(Items listed in a dataset)
--- START ---
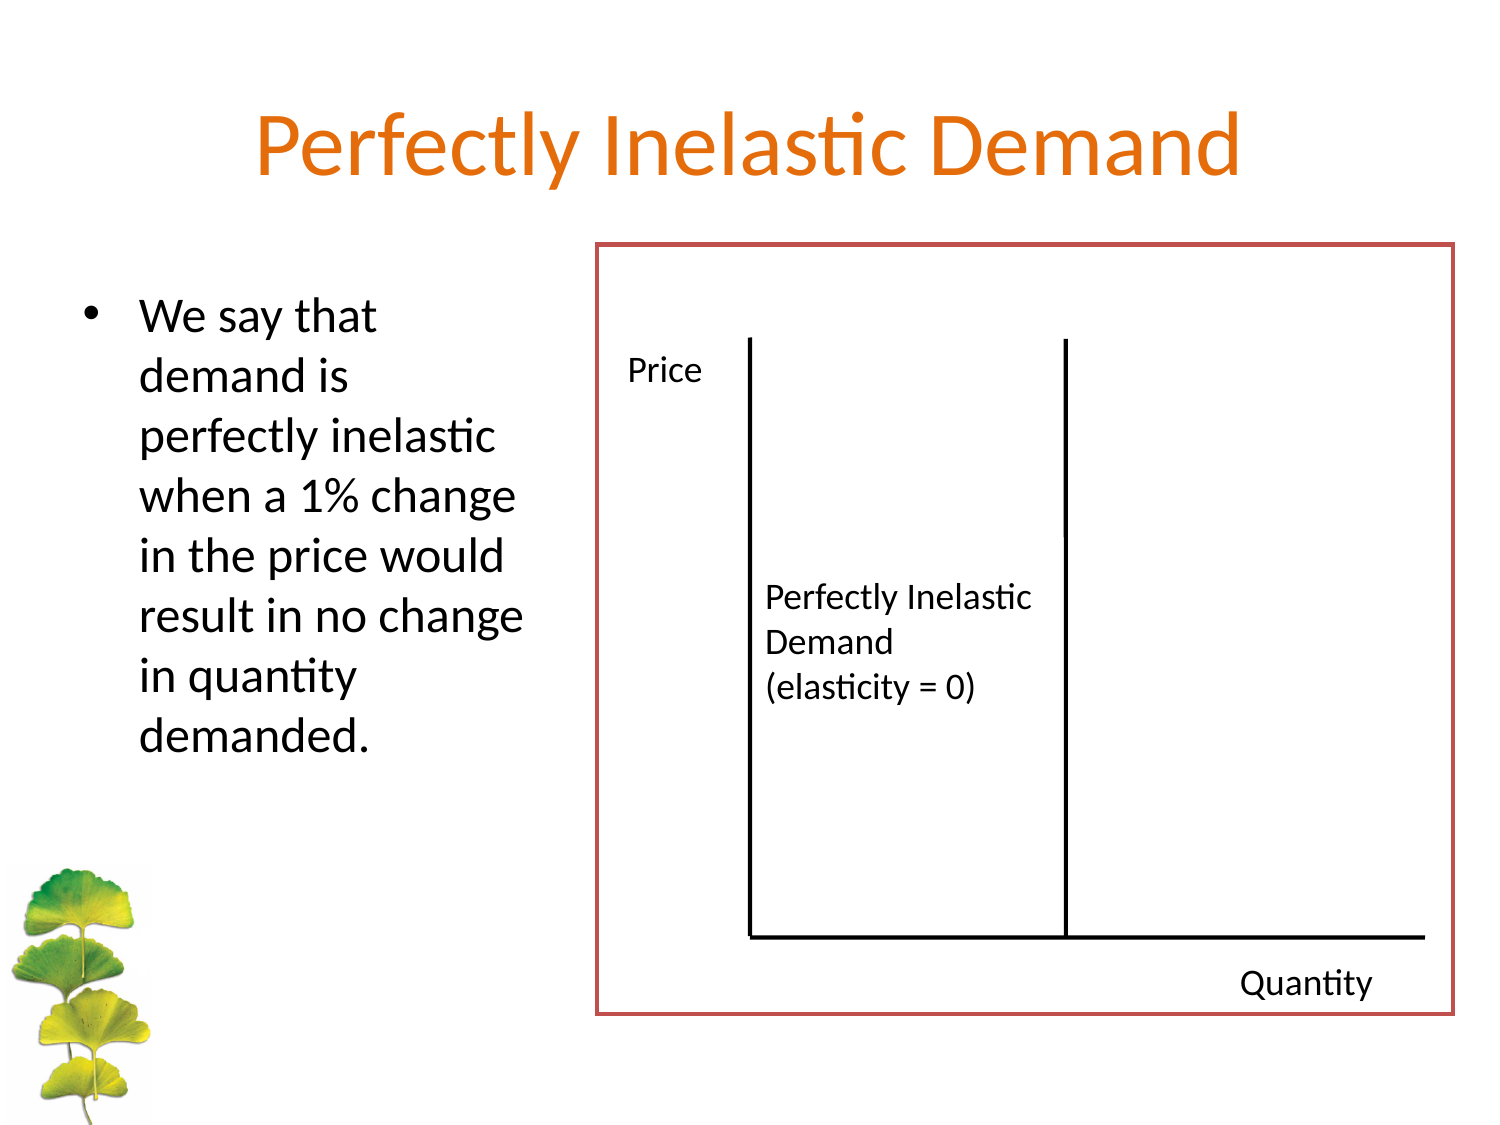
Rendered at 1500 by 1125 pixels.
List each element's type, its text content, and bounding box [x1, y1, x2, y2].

list We say that demand is perfectly inelastic when a 1% change in the price would result in no change in quantity demanded. [67, 275, 552, 950]
title Perfectly Inelastic Demand [75, 45, 1425, 233]
picture [5, 864, 152, 1125]
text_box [596, 244, 1463, 1014]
--- END ---
Every line above is to be repeated exactly, but no picture is to appear in the copy.

TASK RESPONSE —
Rendered at 1500 by 1125 pixels.
List each element's type, its text content, and bounding box [x1, y1, x2, y2].

list We say that demand is perfectly inelastic when a 1% change in the price would result in no change in quantity demanded. [67, 275, 552, 950]
title Perfectly Inelastic Demand [75, 45, 1425, 233]
picture [5, 864, 152, 1125]
text_box [596, 244, 1463, 1014]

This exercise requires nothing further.